Enfin, congrès et expositions sont d’autres tribunes pour se faire de la publicité, et parfois tenter de convaincre « en direct », les édiles et leurs techniciens. Ainsi, l’ingénieur Pierre Auvergne demande à être autorisé à faire fonctionner un incinérateur pendant la durée de l’exposition de Lyon de 1914778. L’Édilité technique semble avoir des griefs contre l’ingénieur marseillais Henri de Montricher : la revue ne lui ménage pas ses attaques dans un article relatif à l’Exposition d’hygiène de Nîmes (1912). « M. de Montricher, en sa qualité de président de la section d’hygiène, présentait les divers stands à M. le préfet et à M. le maire qui n’étaient pas restés sans remarquer que leur cicérone s’étendait exagérément, dans ses explications, sur ses différentes applications à lui, alors qu’il passait très rapidement sur celles des autres »779. La scène de l’exposition est un bon moyen de capter l’attention de maires ou techniciens curieux de nouveautés : le « tombereau suisse » Ochsner présenté à l’exposition d’hygiène de Lyon 1907 intéresse Édouard Herriot, qui lance alors des essais de ramassage des ordures par divers systèmes dans sa ville780. Félix Nave et Bernard Bezault sont des spécialistes de la communication de congrès ; quand il ne parle pas, le premier semble même écouter les conversations de couloir, puisqu’il écrit en 1907 au maire du Havre pour se dire « préoccupé de l’opinion émise [par le docteur Pottevin, directeur du bureau d’hygiène] devant certains responsables de la municipalité lyonnaise (pendant le congrès d’hygiène de Berlin pour être plus précis) et qui ne pouvait être que la conséquence d’une documentation insuffisante »781.
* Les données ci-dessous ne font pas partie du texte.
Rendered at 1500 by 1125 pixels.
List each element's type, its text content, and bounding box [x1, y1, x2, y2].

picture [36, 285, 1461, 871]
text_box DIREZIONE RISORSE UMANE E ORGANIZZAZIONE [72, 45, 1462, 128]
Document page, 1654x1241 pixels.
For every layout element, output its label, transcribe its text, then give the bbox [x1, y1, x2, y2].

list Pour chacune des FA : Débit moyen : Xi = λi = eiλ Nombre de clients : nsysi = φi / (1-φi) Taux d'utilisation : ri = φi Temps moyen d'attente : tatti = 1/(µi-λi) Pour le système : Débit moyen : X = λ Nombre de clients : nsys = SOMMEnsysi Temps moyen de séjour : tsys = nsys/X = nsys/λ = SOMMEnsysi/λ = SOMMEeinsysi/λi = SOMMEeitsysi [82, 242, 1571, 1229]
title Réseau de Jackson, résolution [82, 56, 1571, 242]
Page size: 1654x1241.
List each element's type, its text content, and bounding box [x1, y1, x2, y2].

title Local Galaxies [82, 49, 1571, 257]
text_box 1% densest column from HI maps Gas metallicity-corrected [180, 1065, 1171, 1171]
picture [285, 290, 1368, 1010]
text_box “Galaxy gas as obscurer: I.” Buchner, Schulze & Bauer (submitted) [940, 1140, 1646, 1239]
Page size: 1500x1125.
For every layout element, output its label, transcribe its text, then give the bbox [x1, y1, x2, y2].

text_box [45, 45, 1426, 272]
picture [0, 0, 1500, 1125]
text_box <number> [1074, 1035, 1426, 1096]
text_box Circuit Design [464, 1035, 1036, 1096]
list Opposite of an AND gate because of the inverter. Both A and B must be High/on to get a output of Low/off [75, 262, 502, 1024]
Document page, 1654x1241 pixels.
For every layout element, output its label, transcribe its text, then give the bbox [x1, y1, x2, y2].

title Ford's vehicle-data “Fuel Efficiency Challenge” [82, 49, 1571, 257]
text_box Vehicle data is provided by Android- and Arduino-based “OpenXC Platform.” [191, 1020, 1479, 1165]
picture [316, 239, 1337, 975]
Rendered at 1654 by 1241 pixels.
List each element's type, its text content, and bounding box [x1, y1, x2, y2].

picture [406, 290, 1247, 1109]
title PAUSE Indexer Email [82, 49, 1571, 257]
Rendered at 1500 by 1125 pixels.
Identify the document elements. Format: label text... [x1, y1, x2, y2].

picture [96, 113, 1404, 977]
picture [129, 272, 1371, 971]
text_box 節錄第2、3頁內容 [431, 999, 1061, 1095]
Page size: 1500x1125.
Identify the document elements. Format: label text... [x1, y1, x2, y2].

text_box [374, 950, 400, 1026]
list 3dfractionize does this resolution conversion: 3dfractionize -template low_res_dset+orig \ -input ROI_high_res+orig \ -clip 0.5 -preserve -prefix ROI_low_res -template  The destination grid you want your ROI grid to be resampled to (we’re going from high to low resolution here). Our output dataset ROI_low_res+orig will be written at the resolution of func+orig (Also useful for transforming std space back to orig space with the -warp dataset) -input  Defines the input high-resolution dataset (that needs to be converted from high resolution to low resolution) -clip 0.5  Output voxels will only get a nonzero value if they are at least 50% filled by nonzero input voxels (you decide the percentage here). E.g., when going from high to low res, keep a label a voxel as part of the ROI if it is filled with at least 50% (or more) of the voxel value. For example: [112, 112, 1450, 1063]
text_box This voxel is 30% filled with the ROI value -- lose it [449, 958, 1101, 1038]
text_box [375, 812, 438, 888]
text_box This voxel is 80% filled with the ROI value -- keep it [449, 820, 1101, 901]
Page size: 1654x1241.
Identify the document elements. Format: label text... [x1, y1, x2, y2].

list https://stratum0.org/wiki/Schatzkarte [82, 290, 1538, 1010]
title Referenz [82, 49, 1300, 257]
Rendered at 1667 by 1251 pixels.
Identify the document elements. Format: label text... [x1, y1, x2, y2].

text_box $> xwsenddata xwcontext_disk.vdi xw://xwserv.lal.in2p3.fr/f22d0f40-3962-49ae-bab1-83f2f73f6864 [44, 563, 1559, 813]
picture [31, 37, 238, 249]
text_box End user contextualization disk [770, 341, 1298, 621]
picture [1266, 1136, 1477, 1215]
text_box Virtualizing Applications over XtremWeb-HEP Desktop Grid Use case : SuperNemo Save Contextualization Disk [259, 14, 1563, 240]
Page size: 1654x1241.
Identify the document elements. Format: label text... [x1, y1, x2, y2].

Les réseaux de la modernité sont donc composés d'un mélange d'ingénieurs ou d'hygiénistes travaillant pour les diverses administrations, et d'inventeurs ou d'entrepreneurs qui y pénètrent (en y étant plus ou moins bien accueillis) pour donner de la publicité à leurs méthodes et gagner en notoriété. La visibilité associative ou congressiste est un complément d'une méthode systématique : le démarchage des municipalités ou des administrations préfectorales.

Notes
769.

Allocution du docteur Louis Martin (nouveau président de la SMP), RHPS, février 1909, p. 171-172.

770.

On retrouve le même type de rubrique dans la revue mère La Technologie sanitaire (à partir de 1896, mais avec peu de champs renseignés)

771.

TSM, supplément du 15 janvier 1910 et TSM, janvier 1921. Un peu plus tard (1925-1926), Le Mouvement Communal Français publie un « Répertoire des documents industriels » reçus par l'Union des Villes et Communes de France.

772.

Encadré présent dans la TSM (1919). La phrase en gras apparaît comme une devise de la rubrique à sa naissance.

773.

AM Lyon, 923 WP 234, pages avec arroseuse automobile du Havre et appareil similaire en fonctionnement à Trouville.

774.

Dr Mosny, RHPS, février 1912, p. 191.

775.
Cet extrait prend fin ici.